振り向くと、やっぱりどこかすねた表情をして突っ立っている後輩がいて、思わず笑うと後輩も頬を緩める。

「……手料理でなくていいなら、これやるよ」

はい。とたまたま持っていたのど飴を渡す。
あ、びっくりしてる。

「なんかおまえ今日声変だから。風邪じゃね?」
「あ、あー……ありがとうございま、す」
「うん」

じゃあ俺行くな。と給湯室から出るときの「やべえ理想」というつぶやきには、気付かなかった。





「先輩」
「………ああ、佐々か」
「お疲れ様です」

デスクに近寄ると、渡先輩は「鬼」と評される鉄仮面を少しゆるめた。ような気がした。

「これこないだのです」
「え?」
「お弁当です」

弁当の入った巾着と、お茶が乗った盆を見せると、渡先輩は一瞬目を見開いて動きを止めて、ぎこちなくうなずく。あれ、なんか、想像した反応とちがう。
……迷惑だったかな。
本当は残り物じゃなかった。朝つくったばっかりだ。弟はすごい喜ぶ反面、訝しんでいた気がする。
やっぱでも、男が料理とか、あれなのかな。気持ち悪いかな。
一瞬不安になったが、渡先輩がすぐにハッとしたように盆に手を伸ばしたことによってそれも吹き飛んだ。

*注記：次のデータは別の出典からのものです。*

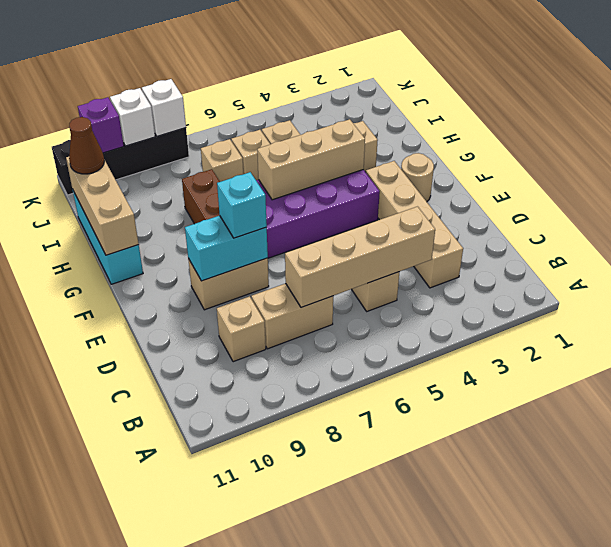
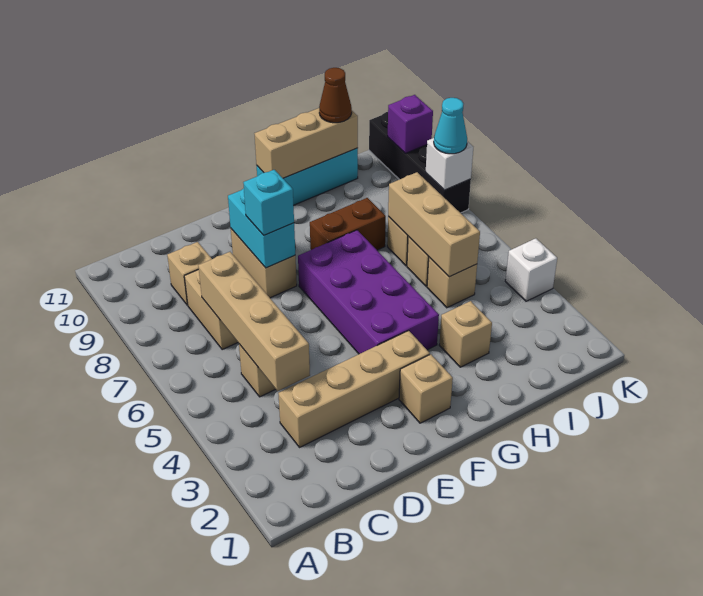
tan 1x1 round brick [401,153,434,202] -> tan 1x1 brick [399,354,453,423]
tan 1x3 brick [257,119,365,200] -> tan 1x3 brick moved to [388,172,480,277]
none -> cyan 1x1 cone [434,98,467,154]
white 1x1 brick [110,88,155,146] -> white 1x1 brick moved to [505,238,557,301]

「あ、書類汚れたらあれですし、食堂で食べたほうがいいですよ」
「、ああ」
「じゃあすみません。大したもんじゃないんですけど、まずかったら遠慮なく残してください。器はそのまんま俺のデスクとかにほっといてもらって大丈夫なんで」

じゃあと頭を下げて去ろうとしたとき、「佐々」と呼び止められた。

「……はい?」
「よ」
「?」
「…………よかったら、一緒に食べないか」
「…え」

でもおれ、先輩とおんなじ弁当なんだけど。

「食堂で食べたら、みんなにバレちゃいますよ」
「いや、むしろそれがいい」
「え?」
「……いやなんでもない」
「え?」



食堂に着いて先輩が、先輩たちになぜか弁当を見せつけるまで数分。

先輩たちが肉じゃがに対して過剰反応して首を傾けるのに十数分。

うっかりお茶をこぼした先輩のシャツの袖の染み抜きをしている最中「もうおまえ嫁に来い」真顔で言われるのに、あと数十分。